Wearing a protective helmet and a fluorescent vest, 13-year-old Konain Bibi listened attentively to her first aid lesson.
"With India threatening us, there's a possibility of war, so we'll all have to support each other," she told AFP.
Pakistan's government has warned that it has "credible intelligence" that India was planning an imminent military strike.
Already frosty relations between the nuclear-armed neighbours have plummeted since a deadly assault on tourists in Pahalgam in Indian-administered Kashmir last week.
India blames Pakistan for the gun attack that killed 26 people on April 22, with Prime Minister Narendra Modi giving his military "complete operational freedom", although Islamabad has denied any involvement.
Muslim-majority Kashmir, a region of around 15 million people, is claimed in full by both Islamabad and New Delhi but is divided between them.
There are more than 6,000 schools, colleges and universities on the Pakistan side of the border -- including 1,195 along the Line of Control (LoC), the heavily militarised de facto border separating the disputed territory.

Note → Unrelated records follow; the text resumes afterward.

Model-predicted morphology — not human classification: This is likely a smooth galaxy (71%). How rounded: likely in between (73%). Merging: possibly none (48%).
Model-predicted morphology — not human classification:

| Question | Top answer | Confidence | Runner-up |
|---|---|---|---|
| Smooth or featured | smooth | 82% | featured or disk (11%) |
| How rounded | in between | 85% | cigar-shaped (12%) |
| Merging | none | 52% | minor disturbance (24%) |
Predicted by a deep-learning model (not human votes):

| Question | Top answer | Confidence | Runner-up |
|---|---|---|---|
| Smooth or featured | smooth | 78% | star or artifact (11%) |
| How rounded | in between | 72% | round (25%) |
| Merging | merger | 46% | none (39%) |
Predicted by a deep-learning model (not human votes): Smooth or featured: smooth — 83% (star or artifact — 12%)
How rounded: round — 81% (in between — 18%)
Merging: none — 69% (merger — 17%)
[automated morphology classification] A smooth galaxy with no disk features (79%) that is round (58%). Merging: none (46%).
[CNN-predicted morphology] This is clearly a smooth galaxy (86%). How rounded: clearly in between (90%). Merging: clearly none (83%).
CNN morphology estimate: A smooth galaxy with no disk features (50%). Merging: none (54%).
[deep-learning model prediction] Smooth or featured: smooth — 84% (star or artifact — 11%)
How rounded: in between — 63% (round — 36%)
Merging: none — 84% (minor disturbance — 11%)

Local authorities launched first aid training this week, teaching students how to jump out of a window, use an inflatable evacuation slide, or carry an injured person.
- 'Come straight home' -
Pakistan and India have exchanged fire at the border for several nights in a row, breaking a ceasefire agreement.

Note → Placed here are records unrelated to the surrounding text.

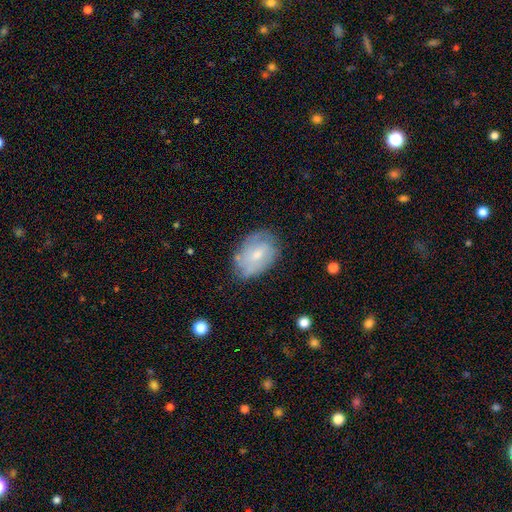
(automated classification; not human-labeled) This appears to be a smooth galaxy with no disk features (50%). Merging: none (64%).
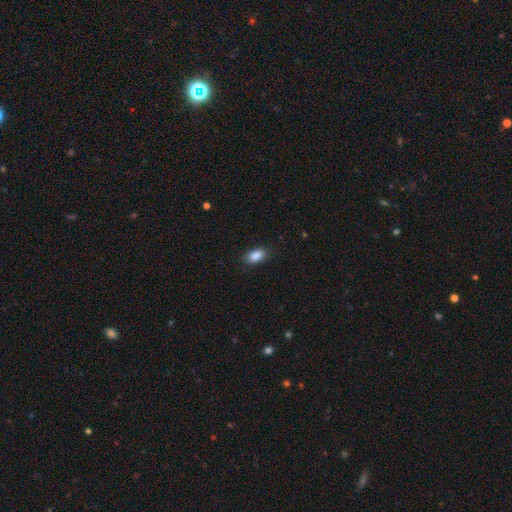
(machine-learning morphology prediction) Smooth or featured: smooth — 88% (star or artifact — 8%)
How rounded: in between — 91% (round — 6%)
Merging: none — 87% (minor disturbance — 10%)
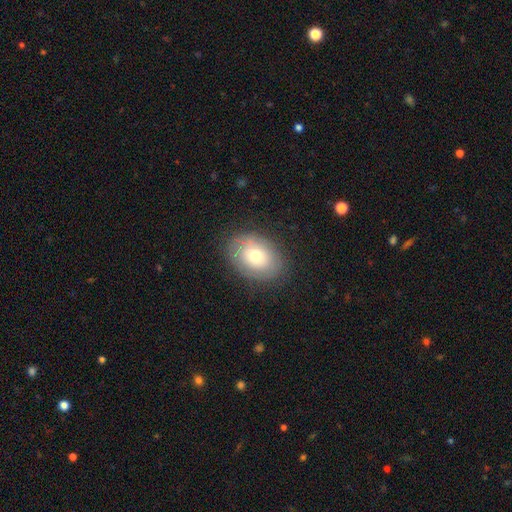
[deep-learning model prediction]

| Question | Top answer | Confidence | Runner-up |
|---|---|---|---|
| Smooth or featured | smooth | 65% | featured or disk (26%) |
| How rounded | in between | 75% | round (24%) |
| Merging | none | 81% | minor disturbance (13%) |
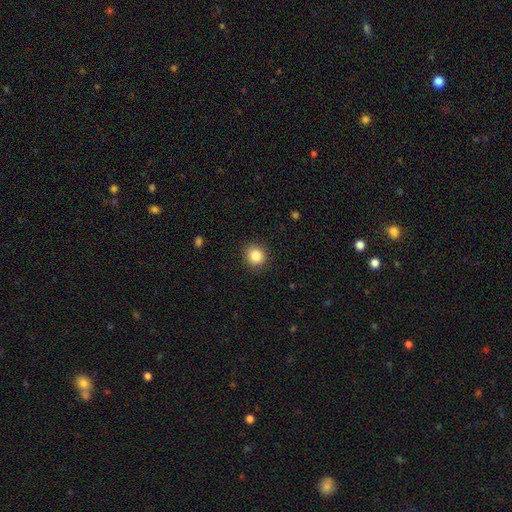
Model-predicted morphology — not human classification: This is clearly a smooth galaxy (85%). How rounded: clearly round (86%). Merging: clearly none (89%).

In Muzaffarabad, the largest city in Pakistani Kashmir, training sessions have already taken place in 13 schools, according to emergency workers.
"In an emergency, schools are the first to be affected, which is why we are starting evacuation training with schoolchildren," Abdul Basit Moughal, a trainer from Pakistan's Civil Defence directorate, told AFP.

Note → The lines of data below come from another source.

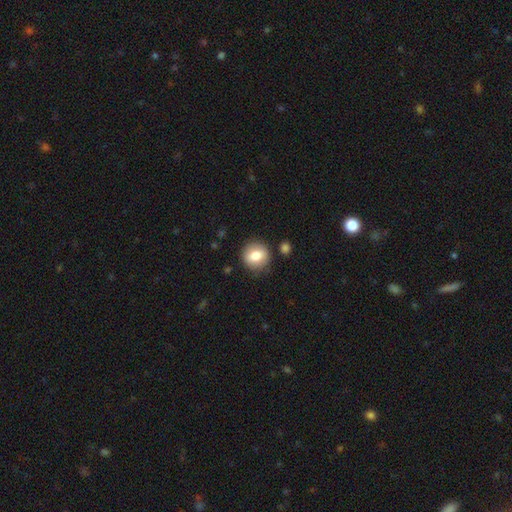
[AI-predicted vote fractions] smooth 77%, featured or disk 15%, star or artifact 8%. Down the decision tree: how rounded — round (86%); merging — none (86%).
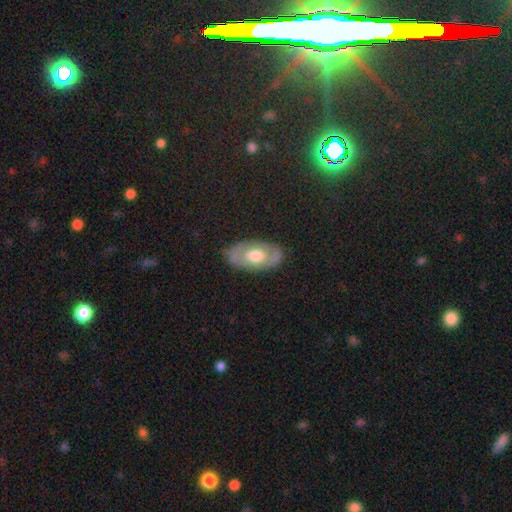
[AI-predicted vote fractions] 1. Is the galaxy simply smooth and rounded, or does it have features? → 59% featured or disk, 36% smooth, 6% star or artifact.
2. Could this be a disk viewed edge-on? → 89% no, 11% yes.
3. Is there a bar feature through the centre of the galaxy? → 76% no, 19% weak, 5% strong.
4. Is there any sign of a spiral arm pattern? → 61% no, 39% yes.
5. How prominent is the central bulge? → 59% moderate, 32% large, 6% small, 2% dominant, 1% none.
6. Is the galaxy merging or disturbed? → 79% none, 15% minor disturbance, 5% major disturbance, 1% merger.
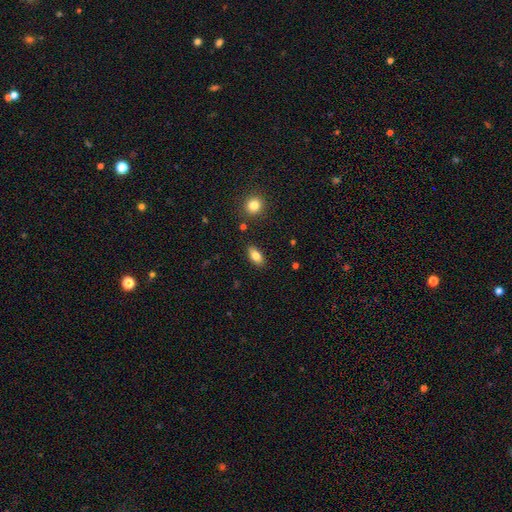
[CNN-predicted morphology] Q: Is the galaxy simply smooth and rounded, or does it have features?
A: smooth — 82%.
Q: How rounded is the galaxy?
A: in between — 90%.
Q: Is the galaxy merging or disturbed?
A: none — 86%.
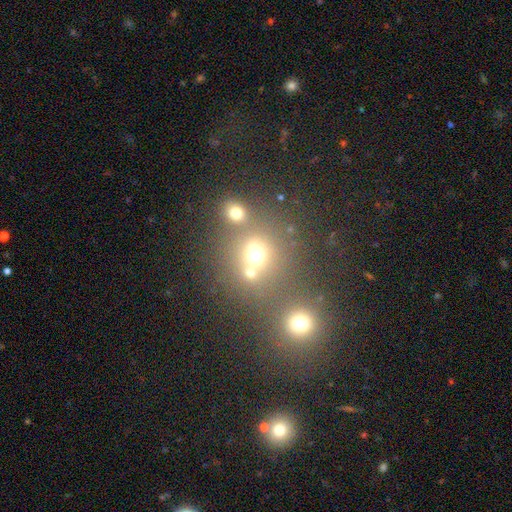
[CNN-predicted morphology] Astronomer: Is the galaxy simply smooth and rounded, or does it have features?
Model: smooth — 63%.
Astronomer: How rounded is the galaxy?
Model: round — 80%.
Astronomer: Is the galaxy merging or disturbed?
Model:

The agency will deploy its rescue workers to schools bordering the LoC in the coming days.
"We're learning to help our friends and provide first aid in case India attacks us," said 12-year-old Faizan Ahmed as students watched an instructor handle a fire extinguisher.
Eleven-year-old Ali Raza added: "We have learned how to dress a wounded person, how to carry someone on a stretcher and how to put out a fire."
In Chakothi village, about three kilometres (two miles) from the Line of Control, there are around 30 bunkers for a community of 60 families overlooked by Indian army check posts atop the surrounding green mountains.
"For a week we are living under constant fear," said Iftikhar Ahmad Mir, a 44-year-old shopkeeper in Chakothi.
"We are extremely worried about their safety on the way to school because the area was targeted by the Indian army in the past," he said of the village's children.
"We make sure they don't roam around after finishing their school and come straight home."